Dear Mr Know-It-All,
A friend of mine keeps talking about this “tong lau” that she’s renting. What is a tong lau, exactly, and why are people obsessed with them?
– Longing for a Tong Lau
The name “tong lau” literally just means “Chinese building,” but it most often refers to the walk-up tenements that dot the older, more interesting bits of the city. Built in the earlier days of Hong Kong, they’re great if you like big flats with tall ceilings—and not so great if you don’t like walking up six flights of stairs with your shopping. (A side note: Taiwan has a name for its own Tudor-, neoclassical- and Gothic-style colonial buildings. They’re known as “yeung lau”—“Western buildings”).
Early tong laus looked quite a lot more like the shophouses of the rest of Asia, rather than the straightforward walk-ups we think of these days.

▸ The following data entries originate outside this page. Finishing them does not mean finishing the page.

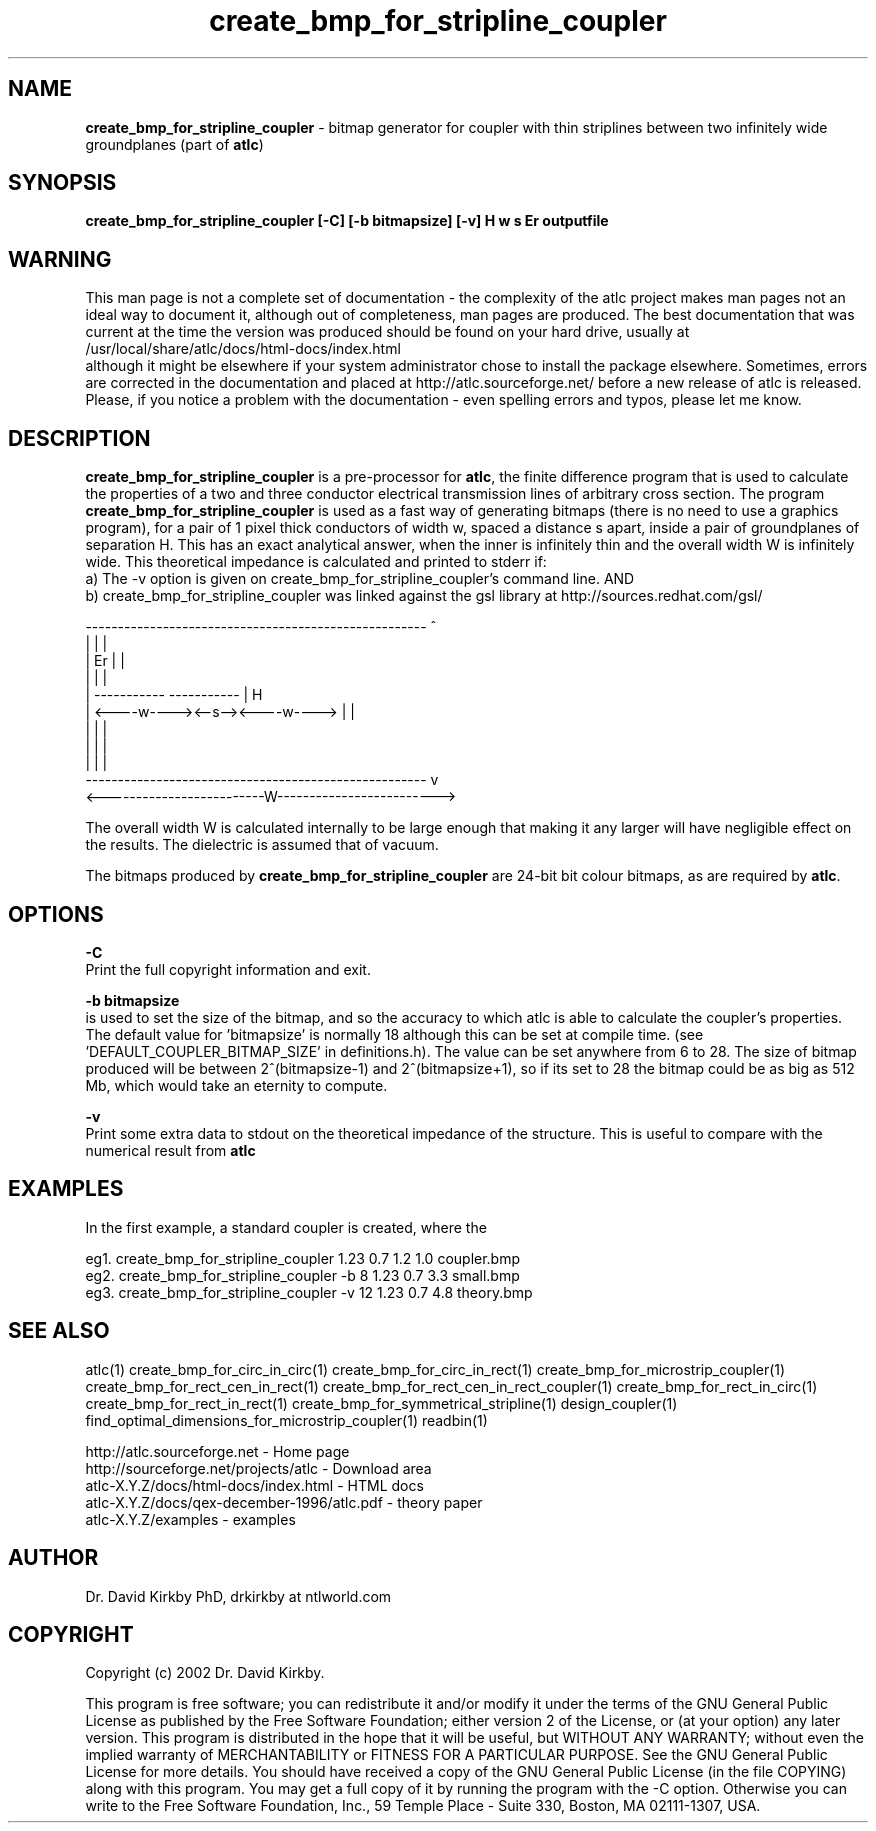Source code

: .TH create_bmp_for_stripline_coupler 1 "atlc-.4.5.0 28th Sept 2003" "Dr. David Kirkby"
.ds n 5
.SH NAME
\fBcreate_bmp_for_stripline_coupler\fR - bitmap generator for coupler with thin striplines between two infinitely wide groundplanes (part of \fBatlc\fR)
.SH SYNOPSIS
\fBcreate_bmp_for_stripline_coupler [-C] [-b bitmapsize] [-v] H w s Er outputfile\fR
.br
.SH WARNING
This man page is not a complete set of documentation - the complexity of the atlc project makes man pages not an ideal way to document it, although out of completeness, man pages are produced. 
The best documentation that was current at the time the version was produced should be found on your
hard drive, usually at 
.br
/usr/local/share/atlc/docs/html\-docs/index.html 
.br
although it might be elsewhere if
your system administrator chose to install the package elsewhere. Sometimes, errors are corrected
in the documentation and placed at http://atlc.sourceforge.net/ before a new release of atlc is
released.  Please, if you notice a problem with the documentation - even spelling errors and typos,
please let me know. 

.SH DESCRIPTION
\fBcreate_bmp_for_stripline_coupler\fR is a pre-processor for \fBatlc\fR, the finite difference 
program that is used to calculate the 
properties of a two and three conductor electrical transmission lines of arbitrary 
cross section. The program \fBcreate_bmp_for_stripline_coupler\fR is used as a fast way of
generating bitmaps (there is no need to use a graphics program), for a
pair of 1 pixel thick conductors of width w, spaced a distance s apart, 
inside a pair of
groundplanes of  separation H. This has an exact analytical
answer, when the inner is infinitely thin and the overall width W is infinitely
wide. This theoretical impedance is calculated and printed to stderr if:
.br
a) The -v option is given on create_bmp_for_stripline_coupler's command line. AND
.br
b) create_bmp_for_stripline_coupler was linked against the gsl library at http://sources.redhat.com/gsl/
.P
-----------------------------------------------------  ^
.br
|                                                   |  |
.br                                                     
|                  Er                               |  |
.br                                                     
|                                                   |  |
.br                                                     
|            -----------       -----------          |  H
.br
|            <----w----><--s--><----w---->          |  |
.br       
|                                                   |  |
.br
|                                                   |  |
.br
|                                                   |  |
.br
-----------------------------------------------------  v
.br
<-------------------------W------------------------->
.br

The overall width W is calculated internally to be large enough that
making it any larger will have negligible effect on the results.
The dielectric is assumed that of vacuum.
.PP 
.br
The bitmaps produced by \fBcreate_bmp_for_stripline_coupler\fR are 24-bit bit colour bitmaps, as are required by \fBatlc\fR.

.SH OPTIONS
.PP
\fB-C \fR
.br
Print the full copyright information and exit.
.PP
.br
\fB-b bitmapsize\fR
.br
is used to set the size of the bitmap, and so the accuracy to which atlc
is able to calculate the coupler's properties. The default
value for 'bitmapsize' is normally 18 although this can be set at
compile time. (see 'DEFAULT_COUPLER_BITMAP_SIZE' in definitions.h). The value can be set anywhere from 6 to 28. The size of bitmap produced will be
between 2^(bitmapsize-1) and 2^(bitmapsize+1), so if its set to 28 the
bitmap could be as big as 512 Mb, which would take an eternity to
compute. 
.PP
\fB-v \fR
.br
Print some extra data to stdout on the theoretical impedance of the
structure. This is useful to compare with the numerical result from
\fBatlc\fR
.SH EXAMPLES
.br
In the first example, a standard coupler is created, where the 


eg1. create_bmp_for_stripline_coupler  1.23 0.7 1.2 1.0  coupler.bmp
.br
eg2. create_bmp_for_stripline_coupler -b 8 1.23 0.7 3.3  small.bmp 
.br
eg3. create_bmp_for_stripline_coupler -v 12 1.23 0.7 4.8  theory.bmp  
.br













.P
.SH SEE ALSO
atlc(1)
create_bmp_for_circ_in_circ(1)
create_bmp_for_circ_in_rect(1)
create_bmp_for_microstrip_coupler(1)
create_bmp_for_rect_cen_in_rect(1)
create_bmp_for_rect_cen_in_rect_coupler(1)
create_bmp_for_rect_in_circ(1)
create_bmp_for_rect_in_rect(1)
create_bmp_for_symmetrical_stripline(1)
design_coupler(1)
find_optimal_dimensions_for_microstrip_coupler(1)
readbin(1)
.P 
.br
http://atlc.sourceforge.net                - Home page 
.br
http://sourceforge.net/projects/atlc       - Download area
.br
atlc-X.Y.Z/docs/html-docs/index.html       - HTML docs
.br
atlc-X.Y.Z/docs/qex-december-1996/atlc.pdf - theory paper
.br
atlc-X.Y.Z/examples                        - examples
.br
.SH AUTHOR
Dr. David Kirkby PhD, drkirkby at ntlworld.com 
.SH "COPYRIGHT"
.IX Header "COPYRIGHT"
Copyright (c) 2002 Dr. David Kirkby. 
.PP

This program is free software; you can redistribute it and/or
modify it under the terms of the GNU General Public License
as published by the Free Software Foundation; either version 2
of the License, or (at your option) any later version.
.pp
This program is distributed in the hope that it will be useful,
but WITHOUT ANY WARRANTY; without even the implied warranty of
MERCHANTABILITY or FITNESS FOR A PARTICULAR PURPOSE.  See the
GNU General Public License for more details.
.p
You should have received a copy of the GNU General Public License (in
the file COPYING) along with this program. You may get a full copy of it
by running the program with the -C option. Otherwise you can write to the 
Free Software Foundation, Inc., 59 Temple Place - Suite 330, Boston, 
MA  02111-1307, USA.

That’s because shophouses are exactly what they were, of course: the store owner would sleep above his shop and the floors above would be subdivided for extra profit. The best example of this, with a touch of English neoclassicism thrown into the mix, is probably what’s now The Pawn (62 Johnston Rd., Wan Chai).
Some history: the Public Health and Buildings Ordinance of 1903 limited building height to a maximum of four stories. This defined the general size and shape of the tong lau, governed as it was by the Hong Kong construction ethos: build high, build fast. And in 1903, that was four floors high.
But by the middle of the century, a flood of refugees from the Chinese Revolution into Hong Kong meant that the territory was hurting for space. A 1953 Christmas Day fire destroyed the shantytown of Shek Kip Mei, leaving 53,000 mainland immigrants without homes. It finally pushed the government into developing a public housing scheme: by 1955 the height restrictions were lifted, and Hong Kong’s buildings stretched for the sky.